Quick Assets

Accounting
Updated Apr 2026

The most liquid current assets—cash, marketable securities, and net receivables—used to measure a company's ability to meet short-term obligations.

What is Quick Assets?

Quick assets are current assets that can be converted to cash quickly—generally within 90 days—without significant loss of value. They consist of cash and cash equivalents, short-term marketable securities, and net accounts receivable. Inventory and prepaid expenses are excluded because they cannot be immediately converted to cash at full value. Quick assets are the numerator in the quick ratio (also called the acid-test ratio): Quick Ratio = Quick Assets ÷ Current Liabilities. A quick ratio of 1.0 or above indicates that a company could meet all its short-term obligations using only its most liquid assets without needing to sell inventory.

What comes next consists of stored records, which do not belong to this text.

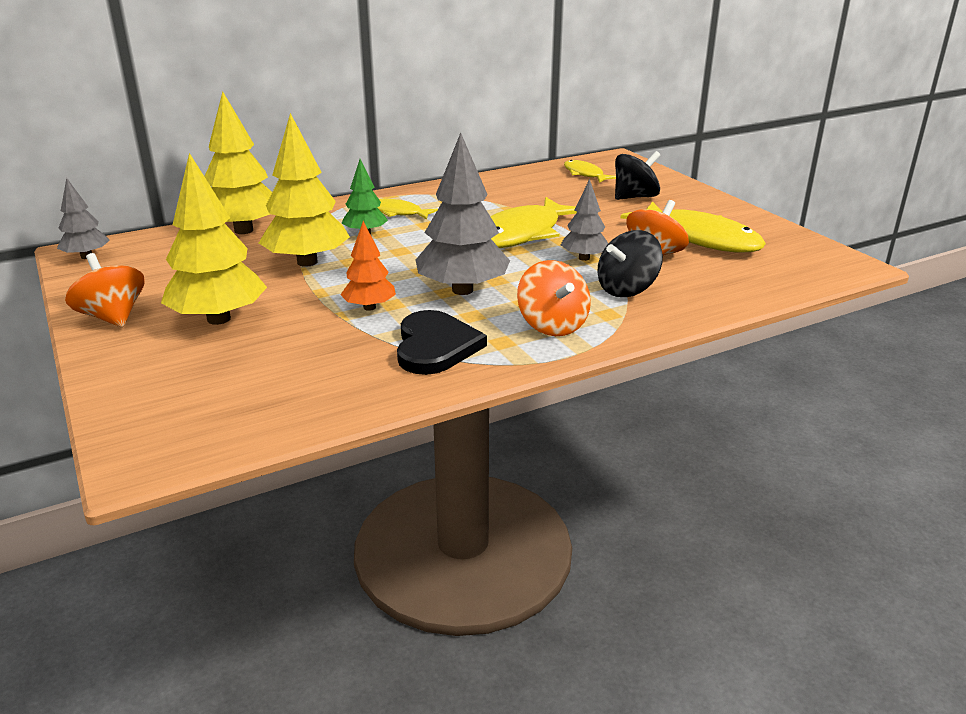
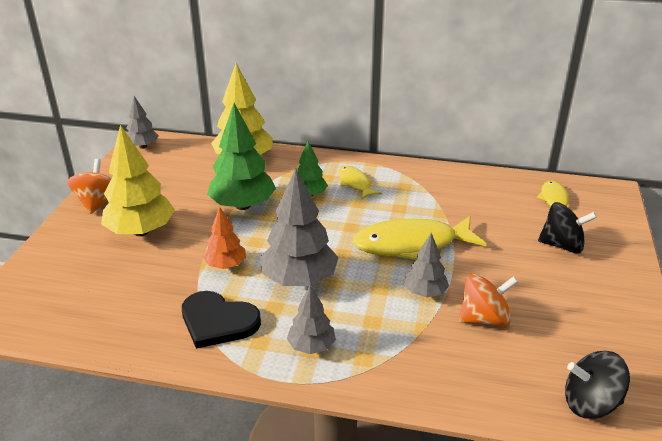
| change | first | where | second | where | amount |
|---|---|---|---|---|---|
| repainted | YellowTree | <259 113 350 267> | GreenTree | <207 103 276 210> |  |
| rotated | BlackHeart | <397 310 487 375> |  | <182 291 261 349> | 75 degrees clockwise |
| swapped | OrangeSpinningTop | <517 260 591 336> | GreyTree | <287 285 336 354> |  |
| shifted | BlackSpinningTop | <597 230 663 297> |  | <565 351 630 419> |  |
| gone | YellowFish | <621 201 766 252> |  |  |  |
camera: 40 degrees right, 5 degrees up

This makes quick assets an important measure of financial resilience, particularly for creditors and lenders assessing a company's ability to survive a short-term cash crisis.

Example

Example

A manufacturing company has current assets of $500,000 (cash $100,000, marketable securities $80,000, accounts receivable $170,000, inventory $120,000, prepaid expenses $30,000) and current liabilities of $200,000. Quick assets = $100,000 + $80,000 + $170,000 = $350,000. Quick ratio = $350,000 ÷ $200,000 = 1.75x—strong short-term liquidity.